Since 2021, thirty-four U.S state legislatures have introduced bills regarding technology companies’ moderation of users’ content. Of these, three have successfully become law, most notably in Texas and Florida, which, in a national first, have banned social media companies from censoring users’ opinions or de-platforming political candidates. Critically, neither law depends on a federal regulator, instead advancing a vision of state-by-state internet speech regulation that, at times, allows the state to assert extraterritorial authority while proposing no clear mechanism for delineating in-state and out-of-state users or interactions.
Social media laws like the ones in Texas and Florida directly implicate Dormant Commerce Claus concerns, which U.S. internet law has long avoided. Though later blocked by federal courts on other grounds, these social media laws likely violated the Dormant Commerce Clause, which requires that no state or local law places an undue burden on interstate commerce. While no court has yet reached the question, such arguments were raised challenging the Florida and Texas laws and will no doubt arise again as similar laws coming down the legislative pipe are contested in future.
This Essay argues that no commitment to federalism in the face of changing technology justifies giving one state the authority to substantially interfere with how out-of-state residents talk to each other.

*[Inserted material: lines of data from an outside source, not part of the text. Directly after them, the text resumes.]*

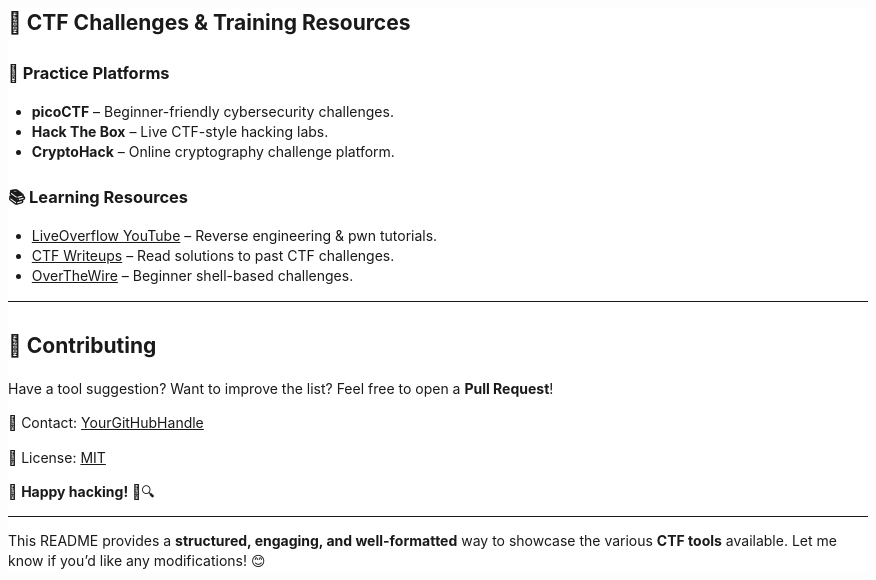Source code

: ## 🎯 CTF Challenges & Training Resources  

### 🏁 **Practice Platforms**  
- **picoCTF** – Beginner-friendly cybersecurity challenges.  
- **Hack The Box** – Live CTF-style hacking labs.  
- **CryptoHack** – Online cryptography challenge platform.  

### 📚 **Learning Resources**  
- [LiveOverflow YouTube](https://www.youtube.com/c/LiveOverflow) – Reverse engineering & pwn tutorials.  
- [CTF Writeups](https://ctftime.org/writeups) – Read solutions to past CTF challenges.  
- [OverTheWire](http://overthewire.org/wargames/) – Beginner shell-based challenges.  

---

## 📜 Contributing  

Have a tool suggestion? Want to improve the list? Feel free to open a **Pull Request**!  

📧 Contact: [YourGitHubHandle](https://github.com/YourGitHubHandle)  

📖 License: [MIT](LICENSE)  

🚀 **Happy hacking!** 🎯🔍  

---

This README provides a **structured, engaging, and well-formatted** way to showcase the various **CTF tools** available. Let me know if you’d like any modifications! 😊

While perhaps well-intentioned, these laws will, at best, further balkanize interstate online discourse by jeopardizing innumerable businesses and individuals communicating across state lines, and at worst, allow individual states to unconstitutionally step beyond the reach of federal law. Though some scholars have argued that Dormant Commerce Clause challenges may be overcome through use of geolocation tracking, such solutions raise a host of privacy and cybersecurity concerns that would, perversely, only contribute further to degradation of a democratic, digital public sphere.